** SUPPLIED RECORDS **
----
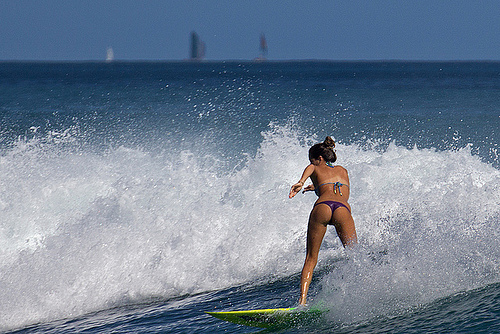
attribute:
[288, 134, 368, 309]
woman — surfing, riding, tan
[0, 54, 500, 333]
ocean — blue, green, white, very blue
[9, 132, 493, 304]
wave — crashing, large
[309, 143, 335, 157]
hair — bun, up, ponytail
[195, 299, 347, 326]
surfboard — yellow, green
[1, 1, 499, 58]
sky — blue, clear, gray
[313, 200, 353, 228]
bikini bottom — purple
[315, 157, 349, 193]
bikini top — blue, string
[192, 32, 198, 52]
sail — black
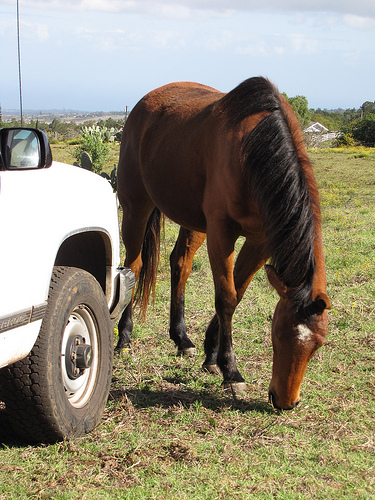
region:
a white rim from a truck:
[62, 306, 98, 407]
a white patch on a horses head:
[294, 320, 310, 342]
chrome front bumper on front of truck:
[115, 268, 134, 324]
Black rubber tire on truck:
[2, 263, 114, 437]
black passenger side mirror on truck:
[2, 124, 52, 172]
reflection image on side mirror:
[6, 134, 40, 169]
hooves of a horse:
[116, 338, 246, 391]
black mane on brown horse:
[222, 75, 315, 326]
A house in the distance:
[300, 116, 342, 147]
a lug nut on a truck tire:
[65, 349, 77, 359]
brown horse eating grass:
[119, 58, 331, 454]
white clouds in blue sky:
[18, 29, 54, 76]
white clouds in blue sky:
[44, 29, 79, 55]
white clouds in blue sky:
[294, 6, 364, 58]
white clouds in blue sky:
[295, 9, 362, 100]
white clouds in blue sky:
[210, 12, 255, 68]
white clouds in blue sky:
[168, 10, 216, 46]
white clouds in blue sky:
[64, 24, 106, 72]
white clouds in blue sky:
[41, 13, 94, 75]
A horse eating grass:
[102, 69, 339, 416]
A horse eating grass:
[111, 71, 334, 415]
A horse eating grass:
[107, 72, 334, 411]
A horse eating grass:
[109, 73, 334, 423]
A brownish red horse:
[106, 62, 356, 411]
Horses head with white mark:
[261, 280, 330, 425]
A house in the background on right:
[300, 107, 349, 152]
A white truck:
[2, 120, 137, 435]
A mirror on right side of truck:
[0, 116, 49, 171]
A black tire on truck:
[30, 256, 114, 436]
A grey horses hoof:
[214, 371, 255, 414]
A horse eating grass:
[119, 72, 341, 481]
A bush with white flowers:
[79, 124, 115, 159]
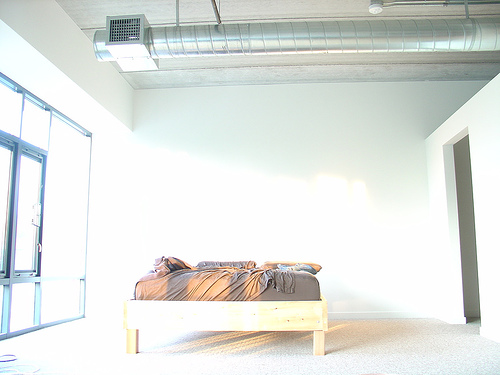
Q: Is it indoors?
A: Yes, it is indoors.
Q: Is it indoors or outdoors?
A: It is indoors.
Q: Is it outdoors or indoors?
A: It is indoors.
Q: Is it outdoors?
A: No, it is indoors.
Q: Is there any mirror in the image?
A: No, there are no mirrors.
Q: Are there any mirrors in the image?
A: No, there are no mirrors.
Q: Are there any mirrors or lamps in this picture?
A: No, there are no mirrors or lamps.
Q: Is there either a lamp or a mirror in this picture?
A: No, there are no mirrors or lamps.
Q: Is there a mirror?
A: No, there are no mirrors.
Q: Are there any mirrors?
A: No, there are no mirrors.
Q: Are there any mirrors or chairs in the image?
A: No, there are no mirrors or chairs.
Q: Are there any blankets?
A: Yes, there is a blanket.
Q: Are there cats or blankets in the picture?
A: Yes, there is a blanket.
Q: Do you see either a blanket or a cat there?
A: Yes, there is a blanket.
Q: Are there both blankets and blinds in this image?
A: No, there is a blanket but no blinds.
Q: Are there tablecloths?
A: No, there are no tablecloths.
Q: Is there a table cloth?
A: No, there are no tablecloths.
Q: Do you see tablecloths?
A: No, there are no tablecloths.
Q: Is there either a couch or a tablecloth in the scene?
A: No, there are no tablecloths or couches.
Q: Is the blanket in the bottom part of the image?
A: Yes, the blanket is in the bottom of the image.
----
** WHAT YOU WILL DO **
In the stretch from the line containing "A house in the background" through the last line, switch "truck" to "van" and leave everything else unchanged. Give only those lines, without the pictures.

** RESULT OF THE TASK **
A house in the background on right:
[300, 107, 349, 152]
A white van:
[2, 120, 137, 435]
A mirror on right side of van:
[0, 116, 49, 171]
A black tire on van:
[30, 256, 114, 436]
A grey horses hoof:
[214, 371, 255, 414]
A horse eating grass:
[119, 72, 341, 481]
A bush with white flowers:
[79, 124, 115, 159]
Q: Is it indoors?
A: Yes, it is indoors.
Q: Is it indoors or outdoors?
A: It is indoors.
Q: Is it outdoors or indoors?
A: It is indoors.
Q: Is it outdoors?
A: No, it is indoors.
Q: Is there any mirror in the image?
A: No, there are no mirrors.
Q: Are there any mirrors in the image?
A: No, there are no mirrors.
Q: Are there any mirrors or lamps in this picture?
A: No, there are no mirrors or lamps.
Q: Is there either a lamp or a mirror in this picture?
A: No, there are no mirrors or lamps.
Q: Is there a mirror?
A: No, there are no mirrors.
Q: Are there any mirrors?
A: No, there are no mirrors.
Q: Are there any mirrors or chairs in the image?
A: No, there are no mirrors or chairs.
Q: Are there any blankets?
A: Yes, there is a blanket.
Q: Are there cats or blankets in the picture?
A: Yes, there is a blanket.
Q: Do you see either a blanket or a cat there?
A: Yes, there is a blanket.
Q: Are there both blankets and blinds in this image?
A: No, there is a blanket but no blinds.
Q: Are there tablecloths?
A: No, there are no tablecloths.
Q: Is there a table cloth?
A: No, there are no tablecloths.
Q: Do you see tablecloths?
A: No, there are no tablecloths.
Q: Is there either a couch or a tablecloth in the scene?
A: No, there are no tablecloths or couches.
Q: Is the blanket in the bottom part of the image?
A: Yes, the blanket is in the bottom of the image.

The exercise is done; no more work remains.